The first problem is that sequencing an organism’s genome does not automatically lead to an understanding as to how that organism works, a fact that pharmaceutical companies attempting to exploit the human genome have become only too aware. A genome is merely a set of instructions, a parts list. The challenge is to understand how that parts list fits together. Imagine a car engine disassembled, all the parts neatly laid out on the floor. Would knowledge of all those parts naturally lead one to understand how an engine works? Not at all. It is only by seeing how all of those parts fit together and work as a system that the magic of internal combustion is revealed. And the internal combustion engine is ridiculously simple compared to biological organisms whose parts list number in the tens of thousands.

Moreover, all this rather assumes that the function of each part is known, which remains far from the case. Take the model plant species Arabidopsis thaliana. This is the plant scientists’ equivalent of the laboratory mouse. Its genome was sequenced some ten years ago and this unassuming weed has been the subject of intense research ever since. And yet, despite a huge international research effort costing billions of pounds, the function of around 30% of the genes in the Arabidopsis genome remains unknown (incidentally, this is more or less the same figure as when the genome was initially sequenced, but that is another story). The clues to high yield, drought resistance, pest resistance and so on, could lie in those mysterious genes whose purpose remains completely obscure.

The wheat breeders are right to be excited about the prospect of a sequenced genome because it will be a significant tool for breeding.
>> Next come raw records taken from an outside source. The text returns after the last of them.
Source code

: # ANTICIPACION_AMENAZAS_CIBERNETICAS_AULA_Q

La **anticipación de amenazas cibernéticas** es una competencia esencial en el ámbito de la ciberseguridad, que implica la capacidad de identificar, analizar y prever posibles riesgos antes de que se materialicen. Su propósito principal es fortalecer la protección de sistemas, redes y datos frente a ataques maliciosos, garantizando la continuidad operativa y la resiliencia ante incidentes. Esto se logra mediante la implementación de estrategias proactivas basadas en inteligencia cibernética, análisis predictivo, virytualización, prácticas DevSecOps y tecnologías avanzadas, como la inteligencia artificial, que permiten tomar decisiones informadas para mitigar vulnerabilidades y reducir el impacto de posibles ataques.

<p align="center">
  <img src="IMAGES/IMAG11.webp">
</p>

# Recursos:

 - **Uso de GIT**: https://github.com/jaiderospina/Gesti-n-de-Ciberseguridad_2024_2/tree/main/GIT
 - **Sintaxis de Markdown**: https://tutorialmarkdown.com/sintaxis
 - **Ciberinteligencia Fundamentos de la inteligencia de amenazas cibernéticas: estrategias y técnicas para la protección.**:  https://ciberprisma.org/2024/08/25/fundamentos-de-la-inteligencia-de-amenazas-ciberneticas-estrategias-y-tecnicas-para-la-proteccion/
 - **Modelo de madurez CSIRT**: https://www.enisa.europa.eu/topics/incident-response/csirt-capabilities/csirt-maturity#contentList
The process of breeding is essentially unchanged since the dawn of agriculture. Two different species of a related plant cross fertilise and if the resultant hybrid has an improvement in some desirable trait it is selected for future use. The only difference now is that rather than selecting for visible traits such as grain size, modern breeders can select for the transfer of specific pieces of DNA. These pieces of DNA are identified by the presence of marker sequences, small differences in DNA sequence between the two parent species that can be easily identified in the lab, telling the breeder which of the two parents the DNA between the markers must be derived from. The breeders are excited because the complete genome sequence will allow them to identify many more of these markers allowing them to breed across specific pieces of DNA with much greater precision.

But the headlines are regrettably premature. 

First of all, the wheat sequence released by Professor Hall and his colleagues is unordered. To sequence the genome, you chop it up into small bits and read each small fragment. Assembling all those fragments into the correct order is a mammoth task, without which the sequence data is essentially meaningless. It is a bit like taking the scissors to War and Peace and trying to work out the story from fragments of sentences and paragraphs. Already, there are moves afoot to calm the hyperbole with the International Wheat Genome Consortium (www.wheatgenome.org) issuing a press release disagreeing with the claims made in relation to the British scientists’ first draft sequence.

In addition, those DNA markers that the breeders so desperately crave cannot be identified from a single genome sequence. The markers are differences in sequence meaning that you would need the sequence of more than one species of wheat to identify them. This is perhaps a minor quibble. Sequencing DNA is now quick and relatively cheap (and becoming quicker and cheaper all the time), so sequences of other wheat species are surely round the corner. But the final and biggest problem is to know which bits of DNA to breed across. Which genes are responsible for controlling a complex trait such as drought tolerance? How does one track the many hundreds of genes that might collectively impart greater resistance to pathogens? Which genes are linked to increased yield? Geneticists have been hunting for the answer to these questions for decades. There is no doubt that genome sequence information will be an incredibly useful tool in their search for answers. But it could still be decades more before the wheat genome is truly ‘decoded’ and those answers are found.